Quantcast
Denuncia

Carenza di personale della protezione civile, Uil Fpl: “Problema serio in vista del periodo di piogge”

Il sindacato ha scritto al sindaco Bucci e all'assessore Viale per avvertire, tra le altre cose, del rischio reale di disservizi

protezione civile liguria

Genova. La Uil Fpl Genova segnala e mette in luce, in una nota diffusa, le gravi difficoltà in cui opera il personale del settore protezione civile del Comune di Genova che sta soffrendo, ormai da troppo tempo, una grave carenza di personale.

Pertanto la Uil Fpl Genova ha scritto al sindaco Bucci e all’assessore Viale per avvertire, tra le altre cose, del rischio reale di disservizi. Nonostante l’impegno delle lavoratrici e dei lavoratori assegnati al settore – spiega il sindacato – diverse disfunzioni si potrebbero verificare al servizio proprio con l’approssimarsi del periodo autunnale: il corpo potrebbe non riuscire a far fronte ad emergenze ed eventi eccezionali.

“La fragilità organizzativa del comparto, anche a causa dell’ulteriore sforzo richiesto per il contenimento del contagio da Covid 19, rischia di mettere in discussione la continuità operativa, anche in considerazione delle previsioni degli Schemi Operativi per i rischi specifici – spiegano Carlo Benvenuto e Paolo Badalini, rispettivamente segretario generale Uil Fpl Genova e segretario componente della segreteria provinciale – Le storiche carenze di organico, inoltre, gravano su tutti gli uffici del settore.
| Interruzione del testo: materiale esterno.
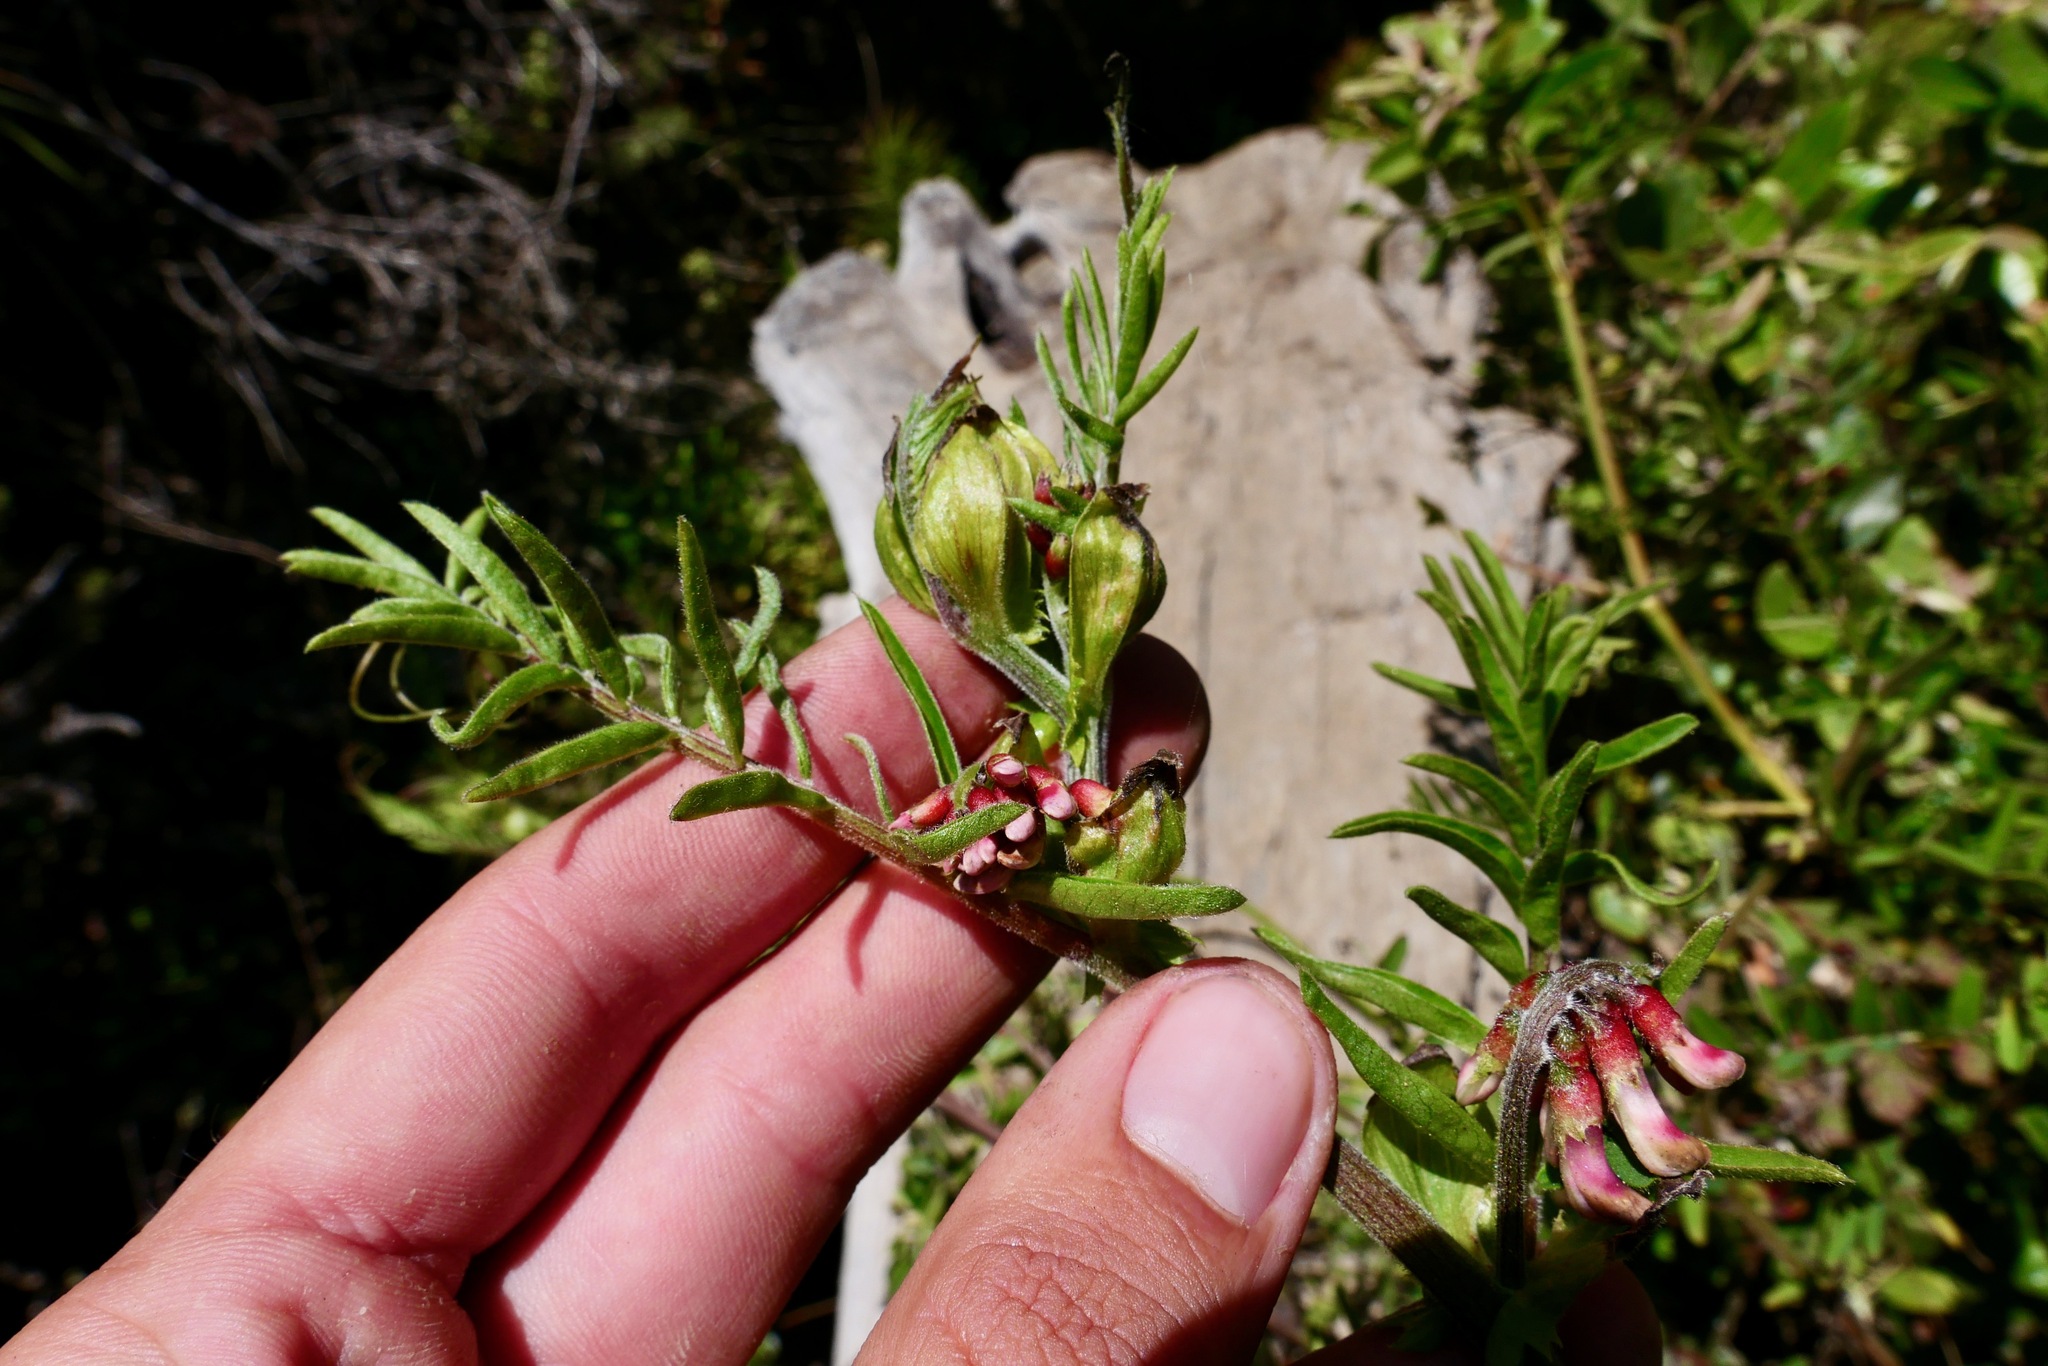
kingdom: Plantae
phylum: Tracheophyta
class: Magnoliopsida
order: Fabales
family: Fabaceae
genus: Vicia
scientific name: Vicia
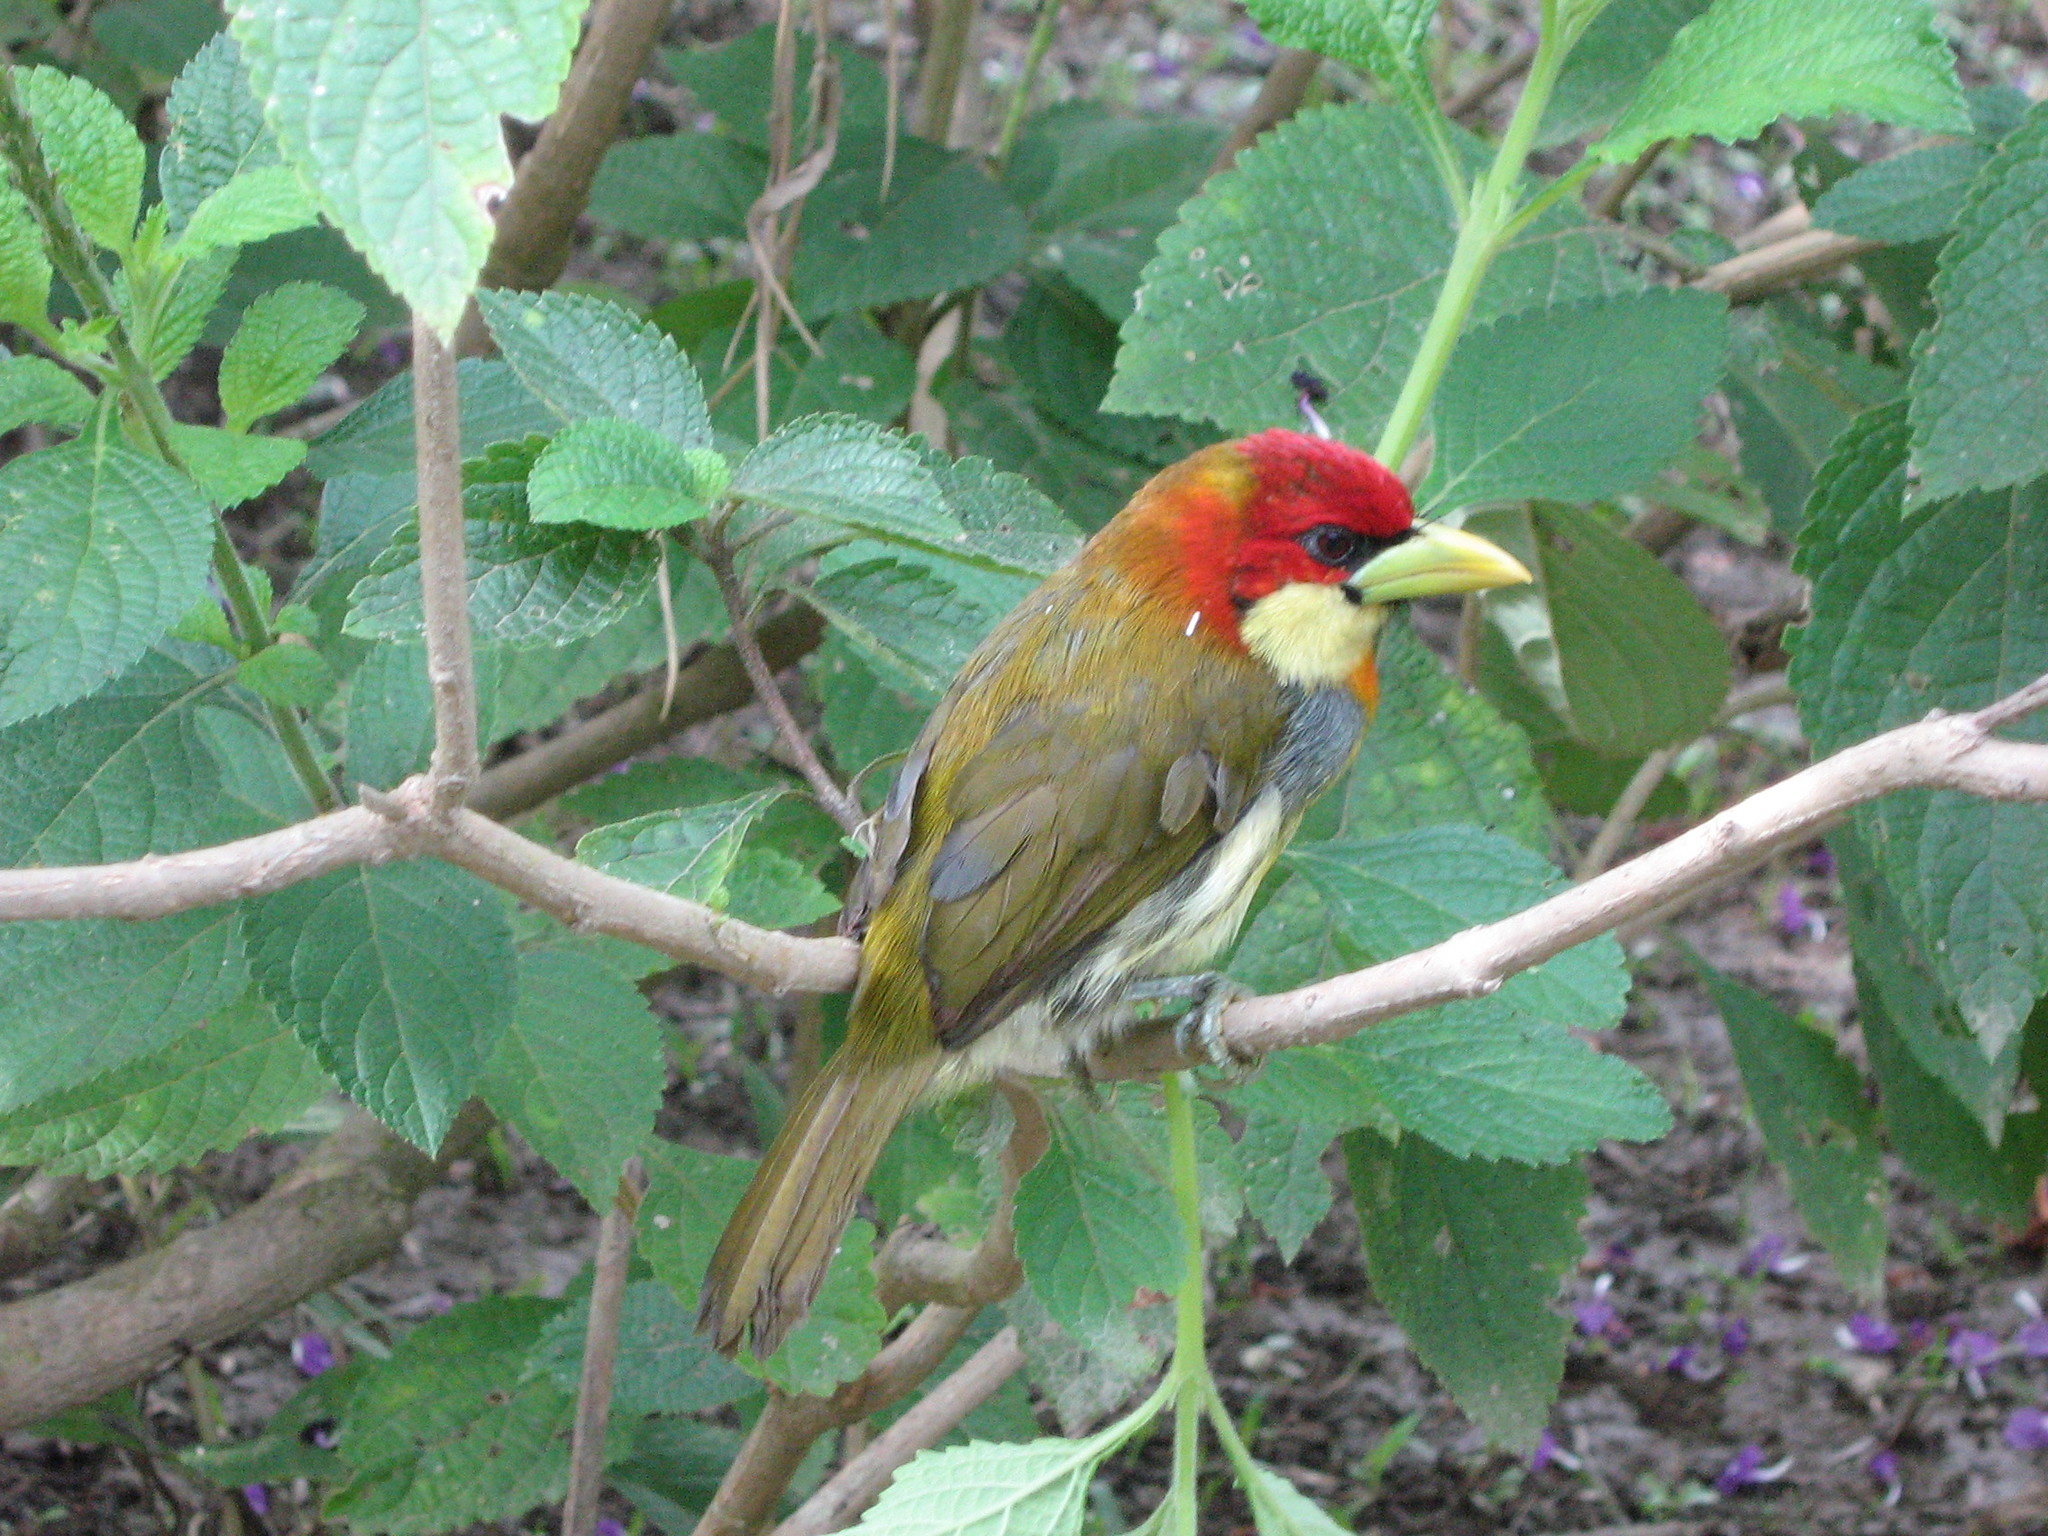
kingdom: Animalia
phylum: Chordata
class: Aves
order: Piciformes
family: Capitonidae
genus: Eubucco
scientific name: Eubucco tucinkae
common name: Scarlet-hooded barbet
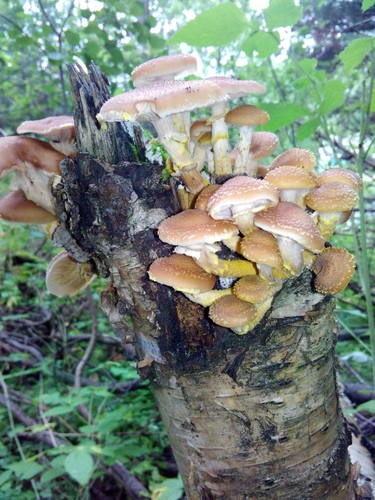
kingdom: Fungi
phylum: Basidiomycota
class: Agaricomycetes
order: Agaricales
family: Physalacriaceae
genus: Armillaria
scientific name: Armillaria gallica
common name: Bulbous honey fungus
Far fronte all’ordinario è diventato insostenibile poiché l’attivazione della Sala Emergenze h24 per periodi prolungati risulta troppo gravosa”.

“Anche in situazioni di routine, il personale del settore garantisce il presidio di alcune delle funzioni della Sala Emergenze, rinunciando ai tempi di riposo previsti dalle norme e dalla contrattazione collettiva. Situazione permanentemente critica è quella del personale “operatore reti di monitoraggio”, la cui dotazione organica di dipendenti addetti a quella funzione è attualmente pari a due unità, le quali dovrebbero garantire la propria presenza h24 durante le fasi emergenziali. Inadeguata è anche la situazione del numero di funzionari addetti alla funzione “coordinamento” della Sala Emergenze ridotto a quattro unità, insufficiente per garantire il presidio costante previsto dal “Piano Comunale di Protezione Civile” e della reperibilità.

“Alla preoccupante situazione si è aggiunto il progressivo trasferimento ad altre direzioni del personale che non è stato integrato con concorsi e trasferimenti – spiegano Benvenuto e Badalini – La nostra preoccupazione sarà quella di fronteggiare le emergenze come, ad esempio, il periodo delle piogge: abbiamo ben presente quanto sarà difficile garantire l’operatività del settore in tutte le sue funzioni, con pericolo di gravi disservizi. L’impegno e la dedizione del personale dipendente del comparto non sono più sufficienti a fronteggiare questa situazione. Occorrono misure organizzative risolutive e soprattutto un incremento di organico”.